Visa pour l’image : Dans les entrailles de Potosi
Exposé à Visa pour l’image, à Perpignan, Miquel Dewever-Plana a suivi les mineurs boliviens. Un voyage au bout de l’enfer.
Son travail photographique a toujours été influencé par l’auteur uruguayen Eduardo Galeano. Lequel écrit dans Les Veines ouvertes de l’Amérique latine combien « Potosi, condamnée à la nostalgie, tourmentée par la misère et le froid, reste une plaie ouverte dans le système colonial américain : une accusation toujours vivante. Le monde devrait commencer par lui demander pardon ». Galeano a tôt fait de relater, dans les années 1970, rappelle le photographe Miquel Dewever-Plana « la discrimination des peuples premiers, l’histoire du pillage des ressources naturelles et les atteintes aux droits humains sur ce vaste continent ».
Ce travail présenté à Visa pour l’image, à Perpignan, réalisé dans les entrailles des mines de Potosi, en Bolivie, se veut un nouveau chapitre de la radiographie qu’il poursuit depuis quelque vingt ans en Amérique latine. Cette fois, pendant près de neuf mois, Miquel Dewever-Plana a partagé la vie des mineurs de Potosi.
La photographie et Potosi, c’est déjà une histoire longue (Sébastien Berrut, Yves Mailliere et Régis Bonnerot récemment), toujours recommencée, parce qu’on creuse toujours plus loin, fouillant les boyaux étroits du ventre de la montagne, culminant à plus de 4 700 mètres d’altitude. Avec toujours la même quête : trouver le filon d’argent qui mettrait fin à une pauvreté tenace. Pour ça, on multiplie les prières, les offrandes, les sacrifices, les processions. Dewever-Plana a suivi son sujet au plus près, négociant avec la lumière.
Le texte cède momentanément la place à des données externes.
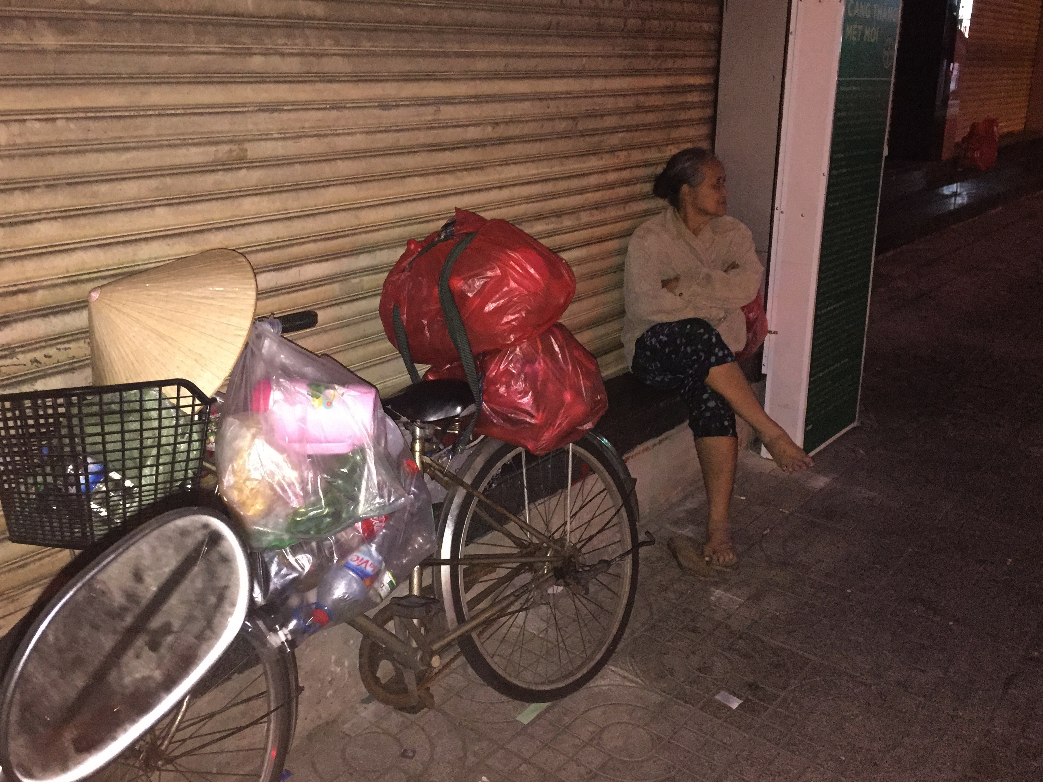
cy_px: 391
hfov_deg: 58.3
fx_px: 934
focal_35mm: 31
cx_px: 489
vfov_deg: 45.4
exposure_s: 1/17
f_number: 2.2
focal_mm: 4.15
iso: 500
Les rituels, le tout-venant, l’ordinaire. Celui des wagonnets, celui des repas partagés en famille. Un peuple aux joues gonflées par les feuilles de coca mâchées toute la journée, pour atténuer la faim et calmer les souffrances physiques.
« Obscurité, chaleur, poussière, vapeur d’arsenic, manque d’oxygène sous la terre pour les hommes. Lumière, vent et froid qui brûlent les yeux et la peau sur les pentes arides de la montagne pour les femmes. » Les conditions de travail n’ont presque pas changé depuis cinq siècles. Tout juste, observe le photographe, si l’espérance de vie d’un mineur est aujourd’hui de 50 ans. Elle était de moins de 35 ans il y a quelques décennies. Mais ils continuent encore de creuser, par milliers. Parce que les paysans indiens n’ont pas d’autre choix que d’abandonner une terre qui ne les nourrit pas.
Bolivie : pour tout l’argent de Potosi, Miquel Dewever-Plana, Visa pour l’image, Perpignan, jusqu’au 16 septembre. Entrée libre.